5. Revenus du carbone : une contribution annuelle d’environ 11 milliards d’euros
La Commission cherche à diversifier le financement de ses projets. Elle souhaite notamment collecter 58,2 milliards d’euros par an grâce à de nouvelles ressources telles qu’une taxe sur le tabac ou un prélèvement sur les entreprises (voir la décision sur les ressources propres).
Parmi ces ressources doivent figurer les recettes du marché du carbone – l’ETS1, qui couvre des secteurs tels que l’électricité, l’industrie et l’aviation – dont elle entend affecter 30 % à son budget.

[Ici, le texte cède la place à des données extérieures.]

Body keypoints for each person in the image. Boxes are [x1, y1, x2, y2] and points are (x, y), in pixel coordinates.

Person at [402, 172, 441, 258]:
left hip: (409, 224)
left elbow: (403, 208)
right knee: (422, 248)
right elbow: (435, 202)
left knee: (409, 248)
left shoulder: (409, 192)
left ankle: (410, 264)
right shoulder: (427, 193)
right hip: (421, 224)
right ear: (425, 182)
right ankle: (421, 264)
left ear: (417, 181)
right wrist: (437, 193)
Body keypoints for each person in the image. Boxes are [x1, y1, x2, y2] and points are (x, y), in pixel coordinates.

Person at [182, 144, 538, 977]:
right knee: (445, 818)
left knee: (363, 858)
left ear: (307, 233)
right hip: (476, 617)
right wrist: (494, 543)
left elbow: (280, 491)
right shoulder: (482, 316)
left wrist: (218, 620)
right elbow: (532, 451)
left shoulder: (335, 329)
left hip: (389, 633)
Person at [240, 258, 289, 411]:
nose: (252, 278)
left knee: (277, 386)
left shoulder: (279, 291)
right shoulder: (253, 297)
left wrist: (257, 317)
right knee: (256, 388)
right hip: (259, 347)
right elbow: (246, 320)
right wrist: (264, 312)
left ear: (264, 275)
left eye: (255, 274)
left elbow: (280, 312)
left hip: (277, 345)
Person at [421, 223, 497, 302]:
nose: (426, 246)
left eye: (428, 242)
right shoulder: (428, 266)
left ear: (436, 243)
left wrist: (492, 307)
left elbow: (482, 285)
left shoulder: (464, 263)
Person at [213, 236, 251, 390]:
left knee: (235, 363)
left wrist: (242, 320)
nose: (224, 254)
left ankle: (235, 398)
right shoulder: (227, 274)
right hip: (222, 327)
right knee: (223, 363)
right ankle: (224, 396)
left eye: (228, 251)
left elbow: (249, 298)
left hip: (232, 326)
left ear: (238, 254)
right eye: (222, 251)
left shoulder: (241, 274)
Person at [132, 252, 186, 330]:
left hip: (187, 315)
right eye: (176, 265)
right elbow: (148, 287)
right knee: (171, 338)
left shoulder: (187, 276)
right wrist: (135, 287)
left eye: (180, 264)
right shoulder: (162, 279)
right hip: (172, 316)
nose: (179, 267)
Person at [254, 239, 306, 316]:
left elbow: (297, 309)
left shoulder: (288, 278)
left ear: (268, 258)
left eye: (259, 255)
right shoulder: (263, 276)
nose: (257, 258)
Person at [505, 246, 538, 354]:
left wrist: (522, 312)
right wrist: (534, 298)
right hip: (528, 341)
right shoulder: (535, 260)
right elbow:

Elle estime pouvoir récolter environ 9,6 milliards d’euros par an sur une période de sept ans. « La plupart des recettes provenant de la mise aux enchères des quotas d’émission continueront à alimenter les budgets nationaux », indique le document de la Commission.
L’exécutif compte également prélever 75 % du total des recettes attendues du mécanisme carbone aux frontières (CBAM), appliqué sur certaines importations de biens dont la production est énergivore – tels que le ciment et les engrais –, ce qui devrait rapporter 1,4 milliard d’euros supplémentaire par an au budget de l’UE, selon les estimations de la Commission.
En revanche, comme Contexte l’avait rapporté récemment, la Commission ne cherche plus à utiliser les recettes de l’ETS2, c’est-à-dire l’extension du système d’échange de quotas d’émission aux bâtiments et au transport routier. L’ETS2 est très critiqué par de nombreux États membres, et la grande majorité d’entre eux ne l’ont pas encore transposé dans leur droit national.
La Commission avait présenté ses estimations de recettes issues du CBAM et des ETS1 et 2 en 2023 (lire ici, ici, ici et là).